A myriad of autoantibodies can be found in patients with SLE, some of which such as anti-nuclear, antiphospholipid and anti-Ro antibodies are present up to 9.4 years before the disease is diagnosed.5 The number of autoantibodies may increase just before onset of symptoms, which may be triggered off by multiple but yet unknown intrinsic or environmental factors.6 However, the chance of developing SLE in those patients who are found incidentally to have these antibodies is unknown as there are no prospective studies in this regard. In a multicenter prospective study of lupus-like disease (<4 ACR criteria) in Europe, the chance of conversion into SLE after 3 years' follow-up was only 2.5%.7

Anti-nuclear antibody (ANA) is present in almost all patients with SLE and is thus a sensitive marker. However, it lacks specificity for SLE. The higher the titer of ANA, the higher is the specificity for an underlying autoimmune disease.

Anti-dsDNA and anti-Sm are specific lupus autoantibodies. However, they have limited sensitivity which may also be affected by the methodology of detection and the cut-off ranges. Interpretation with other clinical features is mandatory during the diagnostic process.

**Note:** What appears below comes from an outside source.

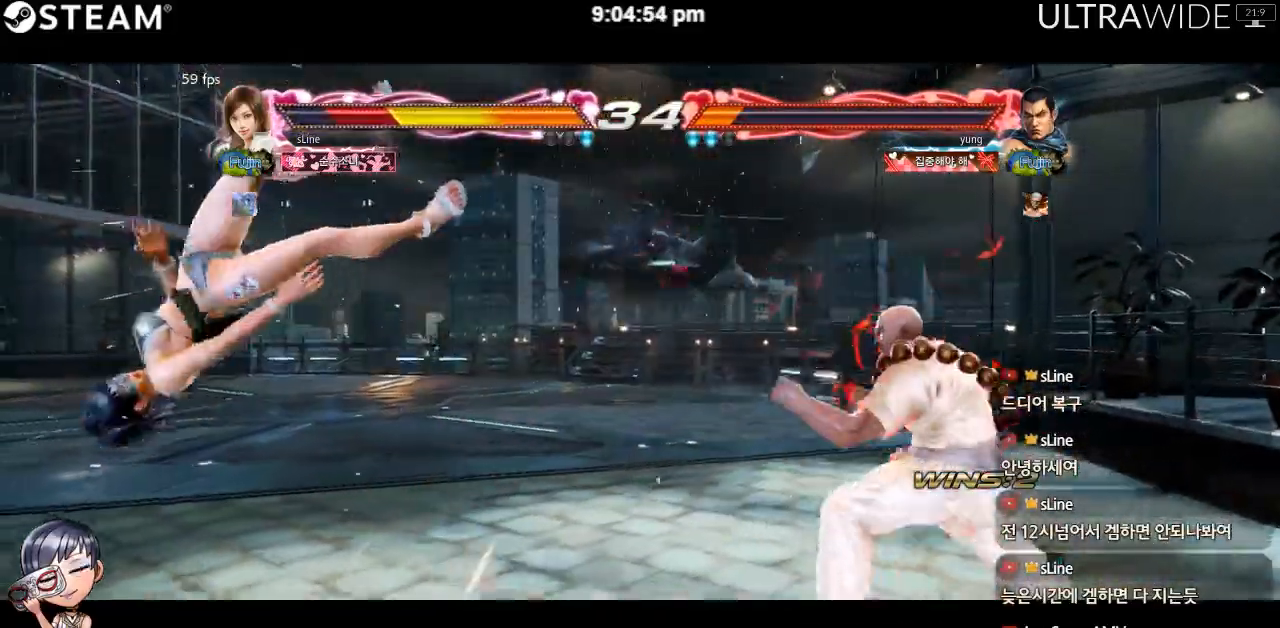
{"dt_ms": 500, "buttons": [], "left_stick": "left", "events": []}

Anti-Ro and anti-La antibodies in SLE are associated with photosensitivity, subacute cutaneous skin lesions and sicca symptoms. The maternal 52kD anti-Ro increases the risk of congenital heart block in the foetus. Anti-nRNP (or anti-U1RNP) is characteristic for undifferentiated connective tissue disease (formerly called mixed connective tissue disease). In SLE patients, isolated presence of the anti-nRNP is associated with Raynaud's phenomenon and less renal involvement.

The antiphospholipid antibodies (anticardiolipin antibodies and lupus anticoagulant) are present in up to one-third of our local SLE patients at any time of the disease course. A high titer of the anticardiolipin antibodies and persistent positive test results are often more clinically significant. The presence of an antiphospholipid antibody (at least twice 12 weeks apart) together with either thrombosis or unexplained miscarriages constitutes the antiphospholipid syndrome (Table 1). This set of criteria, also known as the Sapporo criteria, was modified in 2006 to include anti-b2-glycoprotein-I as one of the antiphospholipid antibodies required for the diagnosis.8 However, these criteria do not include certain non-thrombotic clinical manifestations of the antiphospholipid syndrome such as livedo reticularis, heart valve lesions, thrombocytopenia and hemolytic anaemia. In the setting of SLE, the fulfillment of these criteria qualifies the diagnosis of the secondary antiphospholipid syndrome.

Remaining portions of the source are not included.